Aliás, se o rio Tatuamunha, famoso por ser um dos mais belos pôr do sol da região e conhecido como Santuário do Peixe-Boi continuar como ponto sem balneabilidade como vem sendo apresentado nos Boletins do IMA desde novembro de 2022, talvez a próxima geração só possa ver o mamífero em extinção de pelúcia que vem de brinde na compra de um imóvel.

Litoral Norte vem sendo tomado por empreendimentos de luxo | Divulgação

Os novos produtos imobiliários não respeitam o CEP, não digerem temperos, pasteurizam nomes. Qualquer lugar é Tulum, Gamboa, Riviera. Você pode estar nas Maldivas sem sair do Brasil. Essa é a promessa e ela vem sendo cumprida em diversas reservas brasileiras. Isso vai custar muito mais caro do que o financiamento imobiliário. Vai custar o apagão das identidades, da cultura local e da saúde ambiental das praias.

Nem mesmo os coqueiros sobreviverão já que são anunciados pelo menos 16 novos empreendimentos condominiais com complexos que variam de 12 a 80 unidades residenciais, falando somente da cidade de Porto de Pedras. Em São Miguel dos Milagres, as praias vizinhas são ameaçadas por cerca de 12 novos empreendimentos para veranistas e investidores. E com isso, o valor dos terrenos vem subindo de maneira exponencial. Isso é bom? É bom. Mas para poucos.

Além de afastar os locais e mais humildes das áreas próximas à praia, prejudicando a vida, a história e seu trabalho tradicional como a pesca; quem compra tem o desafio de aproveitar o máximo possível este pedaço de chão, calculando milimetricamente quantas casinhas caberão num único lote.

As cidades da Rota discutiram com suas populações regramento urbano e Plano Diretor. Porto de Pedras fez, com financiamento do governo do estado, um trabalho bem elaborado junto à sua comunidade. O foco do Plano Diretor da cidade foi pensar o desenvolvimento sem descaracterizar a região, mantendo uma identidade arquitetônica, respeitando o acesso a praia e destacando a cultura local. Enquanto se tenta descobrir onde anda o documento que vai regrar o tal desenvolvimento, os condomínios com nomes impronunciáveis iniciam a limpeza dos coqueirais.

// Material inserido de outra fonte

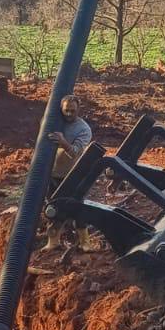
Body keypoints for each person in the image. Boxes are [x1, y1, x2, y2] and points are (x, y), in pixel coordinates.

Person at [43, 94, 93, 254]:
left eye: (73, 111)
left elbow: (76, 152)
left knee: (77, 207)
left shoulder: (84, 129)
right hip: (53, 173)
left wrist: (63, 142)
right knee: (53, 206)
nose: (69, 114)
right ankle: (53, 241)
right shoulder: (55, 122)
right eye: (66, 111)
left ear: (79, 109)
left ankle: (85, 242)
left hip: (72, 174)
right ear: (61, 109)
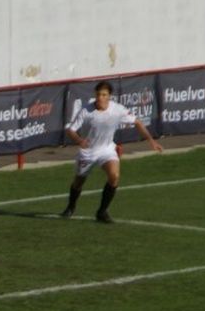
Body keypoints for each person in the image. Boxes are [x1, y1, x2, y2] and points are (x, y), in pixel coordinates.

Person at [61, 81, 163, 223]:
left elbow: (138, 122)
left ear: (109, 96)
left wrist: (151, 141)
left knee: (114, 176)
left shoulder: (117, 109)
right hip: (88, 151)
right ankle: (71, 207)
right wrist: (79, 141)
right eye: (98, 95)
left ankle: (102, 212)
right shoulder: (86, 110)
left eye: (104, 95)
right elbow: (71, 130)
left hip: (107, 149)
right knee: (78, 182)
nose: (101, 98)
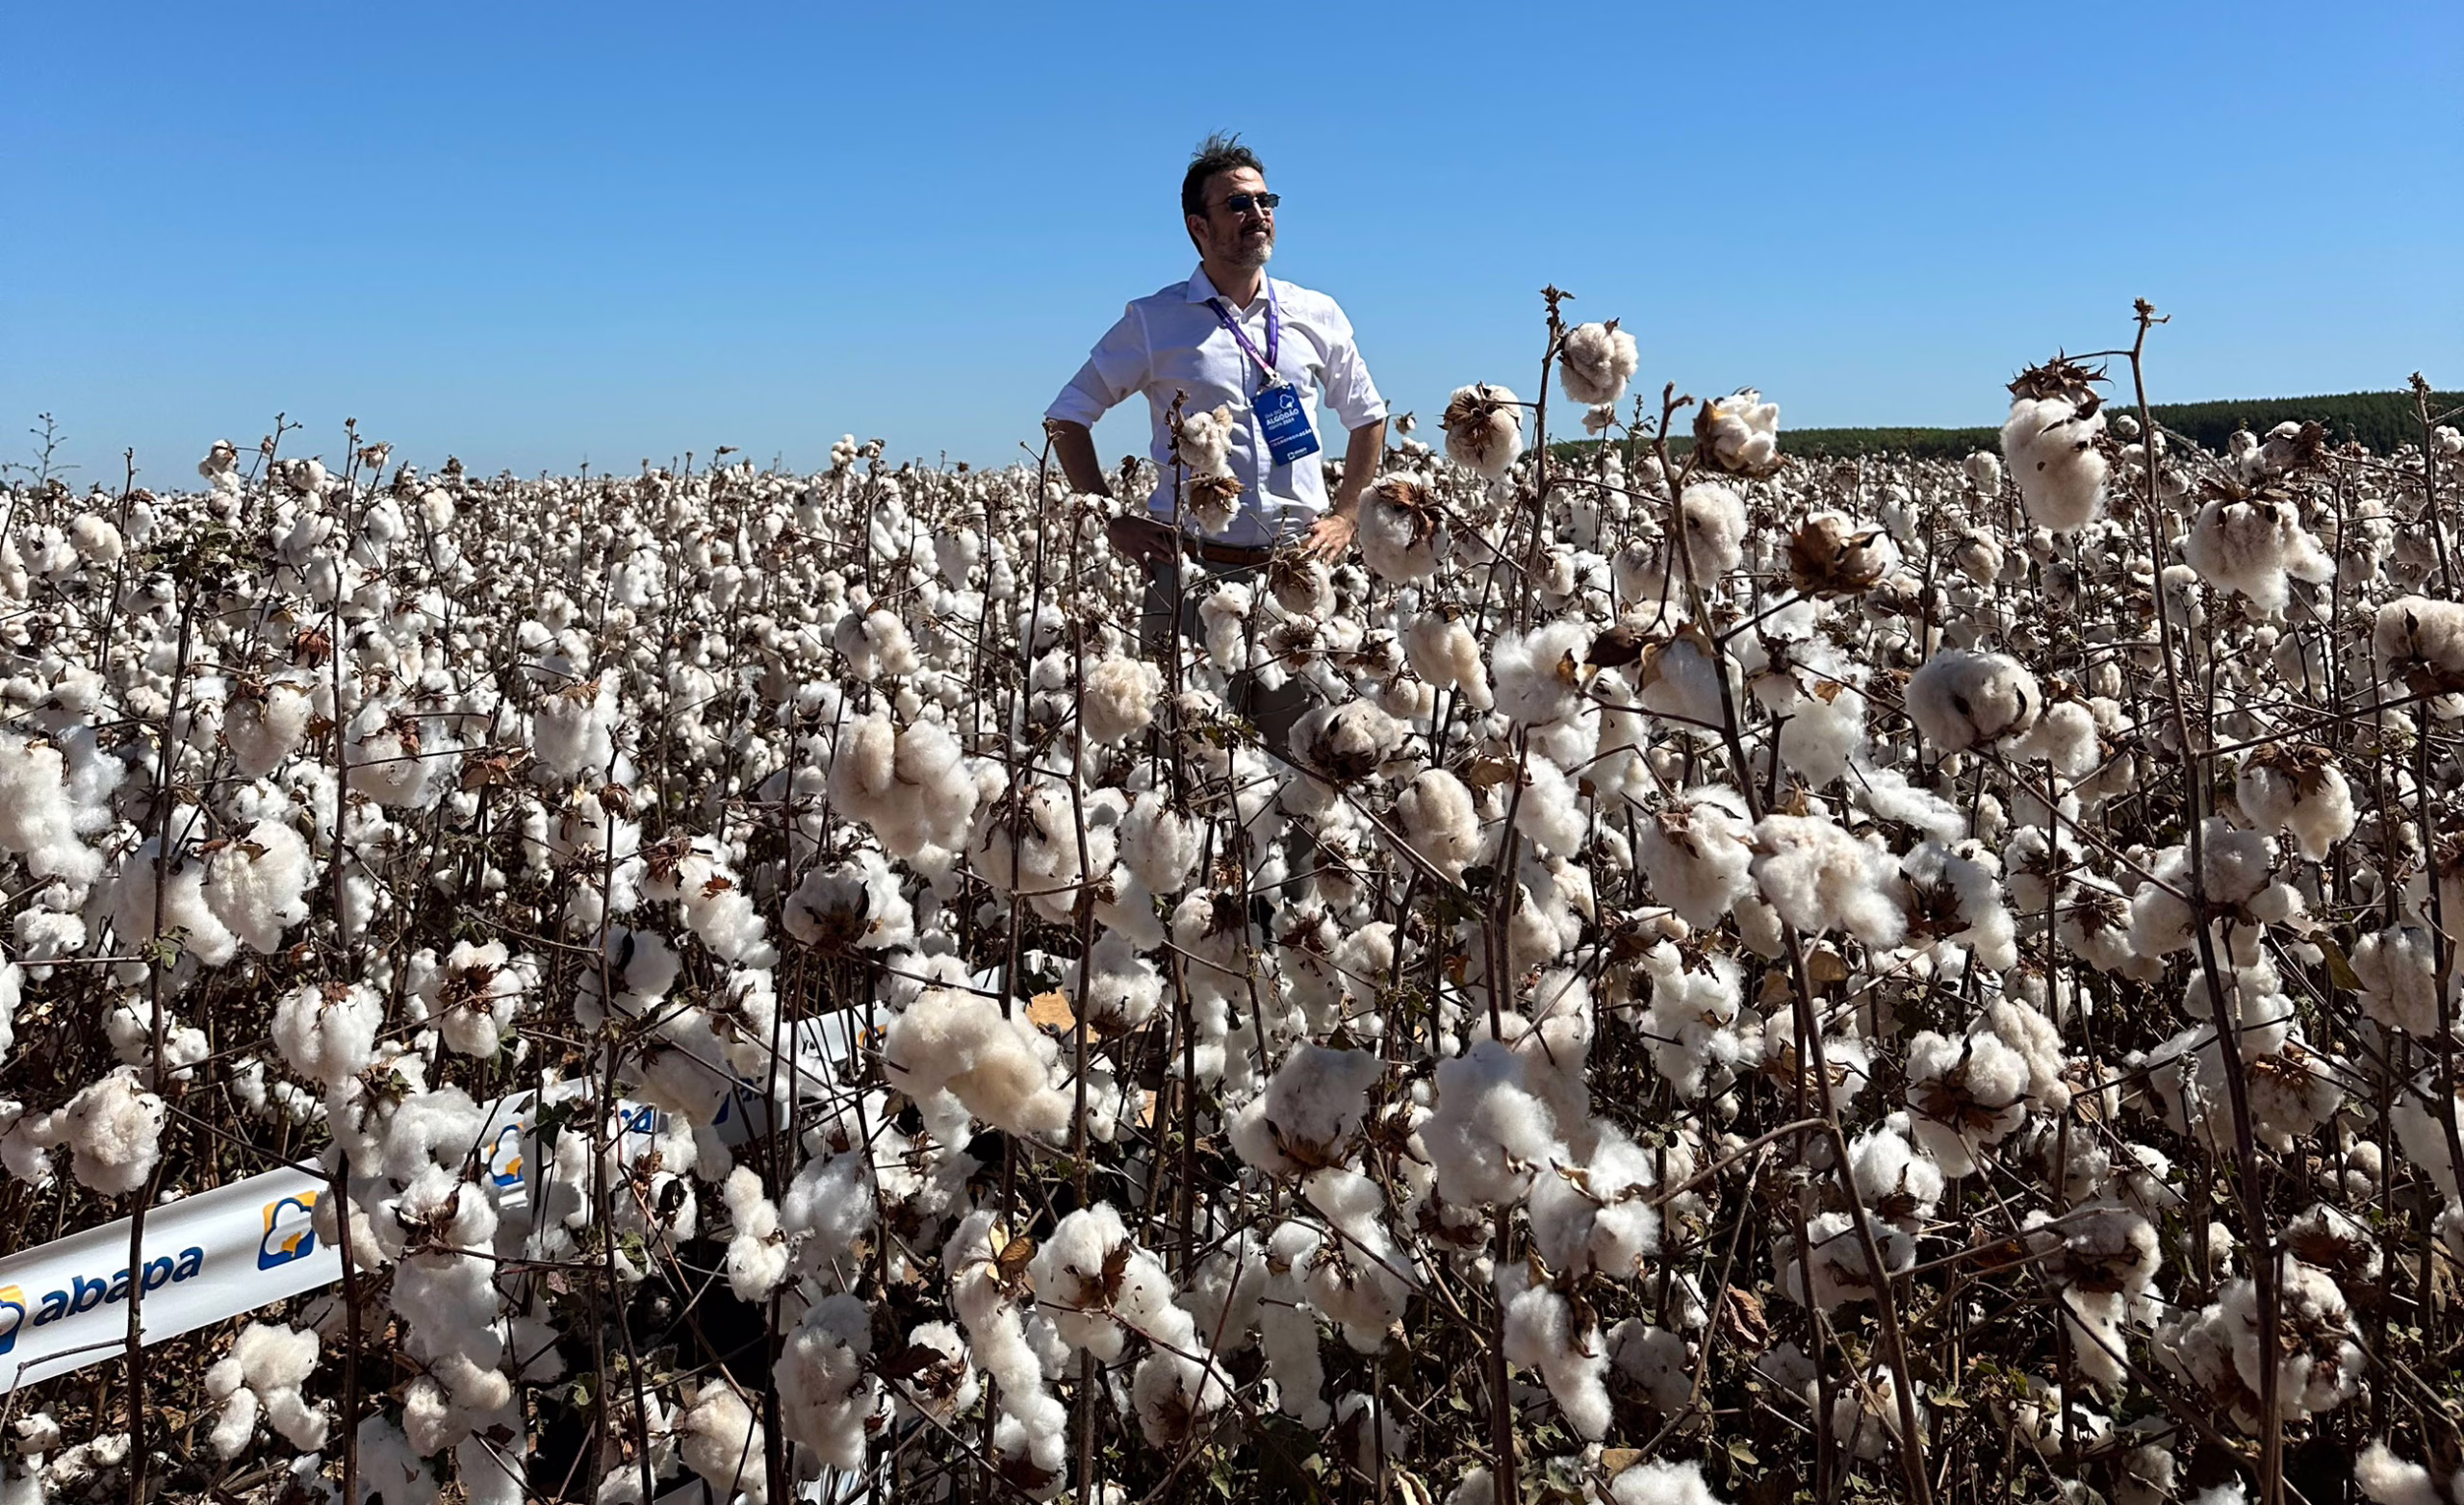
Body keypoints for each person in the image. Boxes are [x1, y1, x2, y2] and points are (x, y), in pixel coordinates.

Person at [1042, 133, 1388, 750]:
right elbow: (1066, 418)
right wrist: (1110, 517)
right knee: (1183, 764)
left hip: (1295, 579)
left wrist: (1346, 514)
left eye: (1266, 200)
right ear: (1198, 227)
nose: (1258, 215)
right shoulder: (1155, 321)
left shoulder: (1318, 313)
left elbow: (1367, 416)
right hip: (1187, 578)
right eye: (1238, 205)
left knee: (1305, 761)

E não são poucos. Casas, conjuntos habitacionais, novos condomínios com 260 lotes. Números assustadores que certamente poderão comprometer os recursos naturais da pequena cidade.

Palhoça de pescadores destruída em Milagres | Cortesia

O crescimento imobiliário vem acompanhado da tal crise estética. Os corretores encantam os investidores com cenas bucólicas e casinhas de taipa que logo desaparecerão para dar espaço aos germinados de concreto. Assim como ocorreu no inicio do mês de fevereiro, em Tatuamunha, quando com apoio do IMA, um proprietário de fazenda derrubou palhoças de pescadores locais que ficavam à beira-mar, certamente impedindo seu lançamento “pé na areia”.

Enquanto isso o sonho da casa de veraneio se constrói sobre memórias, identidades e histórias. O pescador vira peça de decoração, se sobreviver.

Da cana ao coco, do coco ao concreto. Assim caminha a (des) humanidade por aqui.